◆ Work request: Quote the entries from the line with "1. Install the" up to and including the line with "laso en loje", reproducing each line without change.

◆ Extracted entries:
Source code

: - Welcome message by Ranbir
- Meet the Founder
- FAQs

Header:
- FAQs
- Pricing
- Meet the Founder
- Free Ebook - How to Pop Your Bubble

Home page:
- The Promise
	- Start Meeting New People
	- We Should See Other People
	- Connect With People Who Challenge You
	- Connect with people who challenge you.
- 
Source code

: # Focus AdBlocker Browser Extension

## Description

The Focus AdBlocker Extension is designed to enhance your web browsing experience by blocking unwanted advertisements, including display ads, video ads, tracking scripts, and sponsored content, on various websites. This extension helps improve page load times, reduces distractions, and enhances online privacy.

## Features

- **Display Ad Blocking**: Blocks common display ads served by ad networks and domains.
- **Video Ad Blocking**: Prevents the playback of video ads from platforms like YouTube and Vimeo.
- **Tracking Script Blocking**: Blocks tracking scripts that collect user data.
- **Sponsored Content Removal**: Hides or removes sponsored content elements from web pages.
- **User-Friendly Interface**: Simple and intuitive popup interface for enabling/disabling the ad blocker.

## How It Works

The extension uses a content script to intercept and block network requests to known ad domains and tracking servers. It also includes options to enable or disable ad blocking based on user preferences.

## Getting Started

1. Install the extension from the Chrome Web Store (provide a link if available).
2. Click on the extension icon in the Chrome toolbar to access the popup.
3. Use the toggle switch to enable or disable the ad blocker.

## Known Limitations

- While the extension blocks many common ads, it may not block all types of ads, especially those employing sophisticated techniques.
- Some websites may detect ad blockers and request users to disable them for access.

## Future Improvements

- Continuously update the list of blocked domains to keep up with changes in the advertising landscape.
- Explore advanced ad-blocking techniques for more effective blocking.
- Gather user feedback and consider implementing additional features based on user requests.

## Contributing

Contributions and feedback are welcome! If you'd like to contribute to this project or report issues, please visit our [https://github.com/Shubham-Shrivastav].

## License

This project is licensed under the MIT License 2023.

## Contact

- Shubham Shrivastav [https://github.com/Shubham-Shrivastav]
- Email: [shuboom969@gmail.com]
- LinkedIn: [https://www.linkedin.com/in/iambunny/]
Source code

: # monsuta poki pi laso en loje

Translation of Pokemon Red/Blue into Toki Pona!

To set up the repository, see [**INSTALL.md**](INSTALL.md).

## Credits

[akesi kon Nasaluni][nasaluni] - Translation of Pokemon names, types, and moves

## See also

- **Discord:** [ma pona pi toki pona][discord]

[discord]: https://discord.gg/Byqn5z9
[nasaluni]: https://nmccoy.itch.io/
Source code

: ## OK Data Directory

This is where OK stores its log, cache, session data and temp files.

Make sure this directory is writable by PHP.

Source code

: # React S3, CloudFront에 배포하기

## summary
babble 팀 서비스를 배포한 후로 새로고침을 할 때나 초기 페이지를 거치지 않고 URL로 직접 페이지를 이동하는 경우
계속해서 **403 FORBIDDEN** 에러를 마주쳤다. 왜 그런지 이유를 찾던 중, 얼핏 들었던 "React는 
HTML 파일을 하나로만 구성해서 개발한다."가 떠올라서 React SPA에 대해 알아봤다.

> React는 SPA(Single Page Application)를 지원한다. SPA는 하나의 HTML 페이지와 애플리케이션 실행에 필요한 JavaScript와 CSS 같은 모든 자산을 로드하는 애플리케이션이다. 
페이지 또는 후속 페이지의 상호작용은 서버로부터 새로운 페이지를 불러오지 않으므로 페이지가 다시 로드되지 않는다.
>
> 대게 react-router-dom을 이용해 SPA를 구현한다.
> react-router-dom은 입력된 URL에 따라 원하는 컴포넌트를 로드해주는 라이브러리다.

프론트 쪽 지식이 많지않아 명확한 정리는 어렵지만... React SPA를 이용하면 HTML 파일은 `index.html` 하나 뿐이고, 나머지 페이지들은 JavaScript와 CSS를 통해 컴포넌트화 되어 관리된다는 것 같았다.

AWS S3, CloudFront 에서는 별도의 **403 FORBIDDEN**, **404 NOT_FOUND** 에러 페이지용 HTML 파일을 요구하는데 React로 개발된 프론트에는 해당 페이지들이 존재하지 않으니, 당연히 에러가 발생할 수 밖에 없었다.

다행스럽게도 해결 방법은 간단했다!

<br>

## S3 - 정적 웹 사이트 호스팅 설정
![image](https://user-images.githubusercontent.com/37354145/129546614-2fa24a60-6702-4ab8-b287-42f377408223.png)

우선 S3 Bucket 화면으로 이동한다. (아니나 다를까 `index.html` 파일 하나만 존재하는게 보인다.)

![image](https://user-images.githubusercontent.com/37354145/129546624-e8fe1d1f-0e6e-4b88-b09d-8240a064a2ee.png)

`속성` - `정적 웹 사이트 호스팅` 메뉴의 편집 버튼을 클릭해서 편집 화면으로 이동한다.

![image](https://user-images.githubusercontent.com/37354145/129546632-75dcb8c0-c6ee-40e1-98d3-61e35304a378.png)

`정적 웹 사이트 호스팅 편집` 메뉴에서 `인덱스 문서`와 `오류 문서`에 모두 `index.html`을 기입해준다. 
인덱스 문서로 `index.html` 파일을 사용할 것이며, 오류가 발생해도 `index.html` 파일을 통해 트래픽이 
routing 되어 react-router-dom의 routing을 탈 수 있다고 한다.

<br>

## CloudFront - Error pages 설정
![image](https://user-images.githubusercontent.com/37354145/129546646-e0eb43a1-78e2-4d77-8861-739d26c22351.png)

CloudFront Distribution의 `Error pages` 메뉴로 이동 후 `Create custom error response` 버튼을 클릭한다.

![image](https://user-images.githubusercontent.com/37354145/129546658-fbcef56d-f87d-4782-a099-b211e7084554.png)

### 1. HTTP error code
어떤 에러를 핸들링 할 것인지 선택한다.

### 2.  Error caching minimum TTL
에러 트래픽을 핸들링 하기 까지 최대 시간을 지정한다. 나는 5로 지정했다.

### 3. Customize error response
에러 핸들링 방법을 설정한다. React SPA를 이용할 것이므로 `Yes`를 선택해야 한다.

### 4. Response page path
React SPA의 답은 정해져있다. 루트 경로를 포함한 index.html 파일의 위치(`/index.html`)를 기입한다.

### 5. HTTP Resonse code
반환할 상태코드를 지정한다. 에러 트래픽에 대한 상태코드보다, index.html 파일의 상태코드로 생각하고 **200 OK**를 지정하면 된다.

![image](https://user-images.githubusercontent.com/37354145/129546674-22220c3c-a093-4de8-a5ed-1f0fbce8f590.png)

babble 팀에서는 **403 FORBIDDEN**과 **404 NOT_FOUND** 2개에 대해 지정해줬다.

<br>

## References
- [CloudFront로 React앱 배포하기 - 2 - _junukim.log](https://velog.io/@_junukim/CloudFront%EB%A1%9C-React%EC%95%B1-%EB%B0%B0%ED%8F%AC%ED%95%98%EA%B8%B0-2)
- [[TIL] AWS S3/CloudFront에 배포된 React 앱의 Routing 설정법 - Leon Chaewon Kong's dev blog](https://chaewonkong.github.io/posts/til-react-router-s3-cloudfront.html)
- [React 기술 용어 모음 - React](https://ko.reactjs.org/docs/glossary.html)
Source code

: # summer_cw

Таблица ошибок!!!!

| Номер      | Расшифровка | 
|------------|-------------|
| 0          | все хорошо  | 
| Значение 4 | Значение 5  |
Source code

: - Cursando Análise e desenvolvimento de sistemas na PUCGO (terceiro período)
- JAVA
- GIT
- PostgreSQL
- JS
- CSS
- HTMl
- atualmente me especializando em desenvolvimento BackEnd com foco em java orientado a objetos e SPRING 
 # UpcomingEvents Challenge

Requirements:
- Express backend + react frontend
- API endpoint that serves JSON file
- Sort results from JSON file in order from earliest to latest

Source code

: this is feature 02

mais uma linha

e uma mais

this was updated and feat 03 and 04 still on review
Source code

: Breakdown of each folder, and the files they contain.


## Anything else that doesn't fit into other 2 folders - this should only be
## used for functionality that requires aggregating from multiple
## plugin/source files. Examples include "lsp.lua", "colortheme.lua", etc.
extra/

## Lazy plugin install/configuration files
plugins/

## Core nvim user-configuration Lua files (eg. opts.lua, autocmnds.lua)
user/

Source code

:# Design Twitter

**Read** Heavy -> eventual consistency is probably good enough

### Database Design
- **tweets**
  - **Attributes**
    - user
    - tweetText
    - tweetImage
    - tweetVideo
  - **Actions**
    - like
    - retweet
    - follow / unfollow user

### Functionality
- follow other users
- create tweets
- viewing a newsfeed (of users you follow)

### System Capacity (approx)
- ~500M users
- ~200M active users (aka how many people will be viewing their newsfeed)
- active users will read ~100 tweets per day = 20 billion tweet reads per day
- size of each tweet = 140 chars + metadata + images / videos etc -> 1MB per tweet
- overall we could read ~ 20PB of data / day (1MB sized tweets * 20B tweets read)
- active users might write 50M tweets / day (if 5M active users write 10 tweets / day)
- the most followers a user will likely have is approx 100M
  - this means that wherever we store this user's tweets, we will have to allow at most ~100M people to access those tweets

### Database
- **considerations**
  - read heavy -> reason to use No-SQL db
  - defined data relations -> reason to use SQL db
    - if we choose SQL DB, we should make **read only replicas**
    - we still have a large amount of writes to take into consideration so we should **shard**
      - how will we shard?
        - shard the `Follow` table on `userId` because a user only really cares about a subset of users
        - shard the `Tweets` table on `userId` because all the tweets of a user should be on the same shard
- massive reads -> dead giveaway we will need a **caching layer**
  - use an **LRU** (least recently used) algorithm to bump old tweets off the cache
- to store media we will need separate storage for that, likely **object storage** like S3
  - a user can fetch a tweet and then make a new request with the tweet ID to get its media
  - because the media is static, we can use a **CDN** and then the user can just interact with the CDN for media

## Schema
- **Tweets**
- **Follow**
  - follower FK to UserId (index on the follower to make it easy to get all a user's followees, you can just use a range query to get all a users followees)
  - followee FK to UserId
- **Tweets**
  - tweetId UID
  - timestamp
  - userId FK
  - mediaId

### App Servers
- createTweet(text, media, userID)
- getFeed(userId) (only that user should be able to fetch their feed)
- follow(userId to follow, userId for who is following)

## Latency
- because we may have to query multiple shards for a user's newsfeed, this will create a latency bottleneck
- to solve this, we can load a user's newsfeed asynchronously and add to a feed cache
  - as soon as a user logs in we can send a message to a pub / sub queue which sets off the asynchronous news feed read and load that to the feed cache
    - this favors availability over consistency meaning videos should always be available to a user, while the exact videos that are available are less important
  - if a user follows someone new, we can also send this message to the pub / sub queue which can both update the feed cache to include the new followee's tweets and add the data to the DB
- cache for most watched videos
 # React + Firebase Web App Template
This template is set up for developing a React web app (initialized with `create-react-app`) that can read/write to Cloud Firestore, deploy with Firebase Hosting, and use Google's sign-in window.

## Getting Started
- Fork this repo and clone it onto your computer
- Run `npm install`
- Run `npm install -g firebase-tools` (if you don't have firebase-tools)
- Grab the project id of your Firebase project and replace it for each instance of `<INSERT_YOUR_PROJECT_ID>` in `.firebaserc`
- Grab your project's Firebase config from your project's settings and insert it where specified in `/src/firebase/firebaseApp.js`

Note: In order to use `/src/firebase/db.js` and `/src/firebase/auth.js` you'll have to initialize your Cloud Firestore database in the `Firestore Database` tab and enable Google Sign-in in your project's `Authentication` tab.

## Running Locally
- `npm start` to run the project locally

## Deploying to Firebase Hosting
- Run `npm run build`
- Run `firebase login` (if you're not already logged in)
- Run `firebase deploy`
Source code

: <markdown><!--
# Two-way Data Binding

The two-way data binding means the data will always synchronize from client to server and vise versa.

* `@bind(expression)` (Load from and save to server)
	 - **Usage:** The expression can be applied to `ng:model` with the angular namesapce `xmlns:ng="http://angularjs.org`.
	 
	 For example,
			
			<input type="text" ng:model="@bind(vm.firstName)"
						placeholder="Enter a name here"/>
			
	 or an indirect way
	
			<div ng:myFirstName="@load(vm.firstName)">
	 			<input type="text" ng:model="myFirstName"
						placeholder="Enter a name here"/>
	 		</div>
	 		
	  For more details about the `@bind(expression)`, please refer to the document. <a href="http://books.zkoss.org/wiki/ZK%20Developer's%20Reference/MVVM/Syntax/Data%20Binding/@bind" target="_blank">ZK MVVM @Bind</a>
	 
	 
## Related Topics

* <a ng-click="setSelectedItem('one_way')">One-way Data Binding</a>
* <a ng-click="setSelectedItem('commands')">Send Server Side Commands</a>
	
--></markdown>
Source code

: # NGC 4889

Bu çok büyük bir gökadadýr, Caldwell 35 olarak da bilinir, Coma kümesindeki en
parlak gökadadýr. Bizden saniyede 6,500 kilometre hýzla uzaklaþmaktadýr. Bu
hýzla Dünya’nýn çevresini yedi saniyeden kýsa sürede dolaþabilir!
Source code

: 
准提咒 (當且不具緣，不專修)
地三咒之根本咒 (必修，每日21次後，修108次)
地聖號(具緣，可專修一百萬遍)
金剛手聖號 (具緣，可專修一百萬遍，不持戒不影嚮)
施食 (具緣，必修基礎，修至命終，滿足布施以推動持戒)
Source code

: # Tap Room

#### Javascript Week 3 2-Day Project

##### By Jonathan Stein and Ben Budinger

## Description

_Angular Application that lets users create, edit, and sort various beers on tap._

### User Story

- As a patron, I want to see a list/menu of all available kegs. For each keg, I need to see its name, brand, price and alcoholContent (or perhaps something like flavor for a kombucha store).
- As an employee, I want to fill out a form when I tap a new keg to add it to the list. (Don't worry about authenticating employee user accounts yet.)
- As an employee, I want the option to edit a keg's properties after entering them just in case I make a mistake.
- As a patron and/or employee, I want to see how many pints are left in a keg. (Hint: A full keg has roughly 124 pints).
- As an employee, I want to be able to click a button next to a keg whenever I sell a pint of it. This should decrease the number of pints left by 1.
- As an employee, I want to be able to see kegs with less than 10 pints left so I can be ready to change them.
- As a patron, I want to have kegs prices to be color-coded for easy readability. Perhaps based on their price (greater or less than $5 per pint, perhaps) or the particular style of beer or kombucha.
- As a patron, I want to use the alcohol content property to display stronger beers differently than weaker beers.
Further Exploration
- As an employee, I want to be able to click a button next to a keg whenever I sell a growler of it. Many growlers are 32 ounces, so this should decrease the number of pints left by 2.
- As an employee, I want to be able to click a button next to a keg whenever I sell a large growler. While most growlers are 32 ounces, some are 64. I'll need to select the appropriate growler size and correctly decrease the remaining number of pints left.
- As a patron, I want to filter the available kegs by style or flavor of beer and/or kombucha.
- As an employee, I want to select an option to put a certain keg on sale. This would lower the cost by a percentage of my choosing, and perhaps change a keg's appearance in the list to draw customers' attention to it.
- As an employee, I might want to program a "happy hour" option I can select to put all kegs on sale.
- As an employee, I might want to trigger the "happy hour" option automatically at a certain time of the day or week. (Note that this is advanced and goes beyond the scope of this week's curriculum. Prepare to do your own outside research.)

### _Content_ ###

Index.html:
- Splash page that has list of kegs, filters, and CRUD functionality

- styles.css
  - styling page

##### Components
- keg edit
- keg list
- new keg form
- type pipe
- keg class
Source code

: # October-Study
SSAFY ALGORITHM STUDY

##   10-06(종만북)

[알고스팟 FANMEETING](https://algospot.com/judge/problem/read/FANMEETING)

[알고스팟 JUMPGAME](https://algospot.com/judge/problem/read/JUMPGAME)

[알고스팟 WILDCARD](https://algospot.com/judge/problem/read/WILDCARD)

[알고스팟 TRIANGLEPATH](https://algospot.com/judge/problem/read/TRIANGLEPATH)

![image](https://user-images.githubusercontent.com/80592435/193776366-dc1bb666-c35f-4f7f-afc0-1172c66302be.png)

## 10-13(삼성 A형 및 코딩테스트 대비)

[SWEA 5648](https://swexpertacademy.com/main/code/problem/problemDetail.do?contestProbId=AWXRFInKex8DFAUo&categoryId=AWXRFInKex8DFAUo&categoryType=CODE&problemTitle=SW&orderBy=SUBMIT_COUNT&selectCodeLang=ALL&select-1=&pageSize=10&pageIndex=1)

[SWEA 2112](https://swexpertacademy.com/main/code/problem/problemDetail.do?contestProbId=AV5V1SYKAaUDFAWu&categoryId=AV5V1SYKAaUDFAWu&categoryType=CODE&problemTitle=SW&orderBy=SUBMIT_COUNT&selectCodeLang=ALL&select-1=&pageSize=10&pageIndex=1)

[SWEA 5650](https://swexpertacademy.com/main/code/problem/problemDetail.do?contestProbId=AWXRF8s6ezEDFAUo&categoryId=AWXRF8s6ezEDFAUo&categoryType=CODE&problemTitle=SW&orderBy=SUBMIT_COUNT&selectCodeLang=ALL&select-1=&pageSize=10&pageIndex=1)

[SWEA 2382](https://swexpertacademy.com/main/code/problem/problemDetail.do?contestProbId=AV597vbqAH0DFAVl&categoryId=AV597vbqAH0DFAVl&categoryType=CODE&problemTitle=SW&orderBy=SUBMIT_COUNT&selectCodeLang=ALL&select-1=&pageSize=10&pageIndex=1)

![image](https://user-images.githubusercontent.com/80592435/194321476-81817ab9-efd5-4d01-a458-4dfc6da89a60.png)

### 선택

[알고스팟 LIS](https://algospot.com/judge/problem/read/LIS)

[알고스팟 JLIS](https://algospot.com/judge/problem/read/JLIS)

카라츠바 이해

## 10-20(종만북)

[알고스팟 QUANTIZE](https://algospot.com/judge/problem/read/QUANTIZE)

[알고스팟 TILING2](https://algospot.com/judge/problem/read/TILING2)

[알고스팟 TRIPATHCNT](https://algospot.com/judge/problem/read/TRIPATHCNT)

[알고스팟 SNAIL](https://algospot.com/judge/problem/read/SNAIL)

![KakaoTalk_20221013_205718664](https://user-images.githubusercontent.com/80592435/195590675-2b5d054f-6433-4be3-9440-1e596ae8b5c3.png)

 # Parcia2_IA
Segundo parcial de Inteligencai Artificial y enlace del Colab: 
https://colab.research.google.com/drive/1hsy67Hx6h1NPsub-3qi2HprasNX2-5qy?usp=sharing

◆ Expected output:
1. Install the extension from the Chrome Web Store (provide a link if available).
2. Click on the extension icon in the Chrome toolbar to access the popup.
3. Use the toggle switch to enable or disable the ad blocker.

## Known Limitations

- While the extension blocks many common ads, it may not block all types of ads, especially those employing sophisticated techniques.
- Some websites may detect ad blockers and request users to disable them for access.

## Future Improvements

- Continuously update the list of blocked domains to keep up with changes in the advertising landscape.
- Explore advanced ad-blocking techniques for more effective blocking.
- Gather user feedback and consider implementing additional features based on user requests.

## Contributing

Contributions and feedback are welcome! If you'd like to contribute to this project or report issues, please visit our [https://github.com/Shubham-Shrivastav].

## License

This project is licensed under the MIT License 2023.

## Contact

- Shubham Shrivastav [https://github.com/Shubham-Shrivastav]
- Email: [shuboom969@gmail.com]
- LinkedIn: [https://www.linkedin.com/in/iambunny/]
Source code

: # monsuta poki pi laso en loje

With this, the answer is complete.